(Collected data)
_ _ _

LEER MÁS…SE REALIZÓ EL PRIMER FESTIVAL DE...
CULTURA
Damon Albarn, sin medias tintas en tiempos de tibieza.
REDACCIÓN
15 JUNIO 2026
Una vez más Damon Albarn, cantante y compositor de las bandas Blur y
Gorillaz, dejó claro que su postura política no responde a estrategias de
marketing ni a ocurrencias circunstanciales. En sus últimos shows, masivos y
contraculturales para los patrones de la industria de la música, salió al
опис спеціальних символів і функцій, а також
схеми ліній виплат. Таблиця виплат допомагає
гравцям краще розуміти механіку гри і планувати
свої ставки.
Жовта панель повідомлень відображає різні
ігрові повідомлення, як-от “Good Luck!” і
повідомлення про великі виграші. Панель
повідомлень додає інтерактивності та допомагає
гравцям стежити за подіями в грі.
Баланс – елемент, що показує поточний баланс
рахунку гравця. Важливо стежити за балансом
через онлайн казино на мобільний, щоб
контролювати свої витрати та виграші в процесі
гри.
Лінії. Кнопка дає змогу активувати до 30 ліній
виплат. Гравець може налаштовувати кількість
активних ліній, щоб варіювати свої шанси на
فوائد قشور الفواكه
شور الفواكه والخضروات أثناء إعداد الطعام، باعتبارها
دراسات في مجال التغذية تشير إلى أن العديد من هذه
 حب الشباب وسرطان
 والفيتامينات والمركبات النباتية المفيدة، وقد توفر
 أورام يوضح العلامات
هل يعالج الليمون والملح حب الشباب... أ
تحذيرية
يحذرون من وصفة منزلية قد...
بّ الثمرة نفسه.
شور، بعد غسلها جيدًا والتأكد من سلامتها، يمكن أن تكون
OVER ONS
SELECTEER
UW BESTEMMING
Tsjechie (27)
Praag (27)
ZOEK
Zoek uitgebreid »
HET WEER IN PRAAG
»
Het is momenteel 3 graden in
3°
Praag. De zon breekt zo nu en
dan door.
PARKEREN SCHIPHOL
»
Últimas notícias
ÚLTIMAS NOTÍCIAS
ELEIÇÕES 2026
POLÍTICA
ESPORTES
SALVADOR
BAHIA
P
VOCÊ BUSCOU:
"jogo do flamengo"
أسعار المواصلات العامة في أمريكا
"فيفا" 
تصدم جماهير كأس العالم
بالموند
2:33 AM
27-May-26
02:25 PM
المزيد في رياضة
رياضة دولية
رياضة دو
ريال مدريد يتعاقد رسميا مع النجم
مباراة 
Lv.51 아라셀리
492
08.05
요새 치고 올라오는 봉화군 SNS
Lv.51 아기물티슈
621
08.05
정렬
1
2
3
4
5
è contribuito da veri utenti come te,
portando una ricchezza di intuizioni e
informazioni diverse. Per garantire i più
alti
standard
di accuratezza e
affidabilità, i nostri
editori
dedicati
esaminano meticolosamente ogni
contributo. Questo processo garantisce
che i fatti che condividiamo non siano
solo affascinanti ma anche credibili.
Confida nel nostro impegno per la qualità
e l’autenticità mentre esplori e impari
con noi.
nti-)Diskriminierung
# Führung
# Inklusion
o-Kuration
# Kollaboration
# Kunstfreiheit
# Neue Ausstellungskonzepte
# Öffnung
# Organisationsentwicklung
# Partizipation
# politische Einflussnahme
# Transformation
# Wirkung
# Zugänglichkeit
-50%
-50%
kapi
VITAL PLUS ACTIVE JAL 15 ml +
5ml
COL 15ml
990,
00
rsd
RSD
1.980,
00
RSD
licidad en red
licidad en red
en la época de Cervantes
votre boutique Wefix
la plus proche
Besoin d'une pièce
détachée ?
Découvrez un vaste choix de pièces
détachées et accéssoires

_ _ _

• _What you should do_
Repeat the lines from the start of the items through the line that contains "Жовта панель повідомлень відображає різні", including that line.

• _Expected answer_
LEER MÁS…SE REALIZÓ EL PRIMER FESTIVAL DE...
CULTURA
Damon Albarn, sin medias tintas en tiempos de tibieza.
REDACCIÓN
15 JUNIO 2026
Una vez más Damon Albarn, cantante y compositor de las bandas Blur y
Gorillaz, dejó claro que su postura política no responde a estrategias de
marketing ni a ocurrencias circunstanciales. En sus últimos shows, masivos y
contraculturales para los patrones de la industria de la música, salió al
опис спеціальних символів і функцій, а також
схеми ліній виплат. Таблиця виплат допомагає
гравцям краще розуміти механіку гри і планувати
свої ставки.
Жовта панель повідомлень відображає різні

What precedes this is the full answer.